Although the many experiments searching for evidence of dark matter have yet to turn up any solid proof of the stuff yet, they are making other amazing discoveries. The XENON1T experiment has now revealed the longest half-life ever seen in an element, which is far, far longer than the age of the universe.
Half-life is a measure of a material's stability, in terms of how long on average it's expected to take for half of its atoms to decay. Xenon 124 was already thought to have a long half-life – about 160 trillion years – but the new observation makes that look like the blink of an eye.
According to this study, the half-life of xenon 124 is a barely-comprehensible 18 sextillion years, or an 18 followed by 21 zeroes. For comparison's sake, that's more than a trillion times longer than the age of the universe itself, which is a mere 13.8 billion years young. That also means xenon 124 has the longest half-life ever measured in a material, stealing the crown from bismuth 209 and its half-life of "only" 19 quintillion years.
Since it occurs on such an incredibly long timescale, the decay of these xenon atoms is an extremely rare event. But the more atoms you watch at once, the better your chances of seeing it happen. So if anything is going to spot it, the XENON1T experiment is, with 1,300 kg (2,866 lb) of liquid xenon in a tank and sensitive detectors set up to watch for photons and other particles emitted as a result of these events.

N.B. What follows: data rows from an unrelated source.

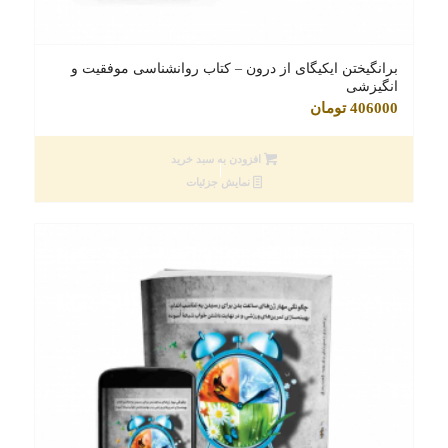
برانگیختن ایکیگای از درون – کتاب روانشناسی موفقیت و
انگیزشی
406000
تومان
افزودن به سبد خرید
نمایش جزئیات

After sorting through a year's worth of data, researchers have now reported observing dozens of these kinds of decays. The event itself is known as electron capture, where an electron enters the nucleus of an atom and turns a proton into a neutron, which causes its decay. In this case, the researchers saw double electron captures for the first time.
"Normally, you have one electron come in and one neutrino come out," says Christopher Tunnell, co-author of the study. "That neutrino has a fixed energy, which is how the nucleus expels its mass. This is a process we see often in nuclear particle physics, and it's quite well understood. But we had never seen two electrons come into the nucleus at the same time and give off two neutrinos."
As groundbreaking as the new discovery is, that wasn't the primary goal of the XENON1T experiment. It's designed to hunt for evidence of dark matter, the elusive substance that appears to outnumber normal matter by more than five to one. It's thought that these experiments can help capture the rare times dark matter interacts with normal matter. While none have managed to do so yet, the data can lead to other observations, as the new study demonstrates.
The research was published in the journal Nature.
Source: Rice University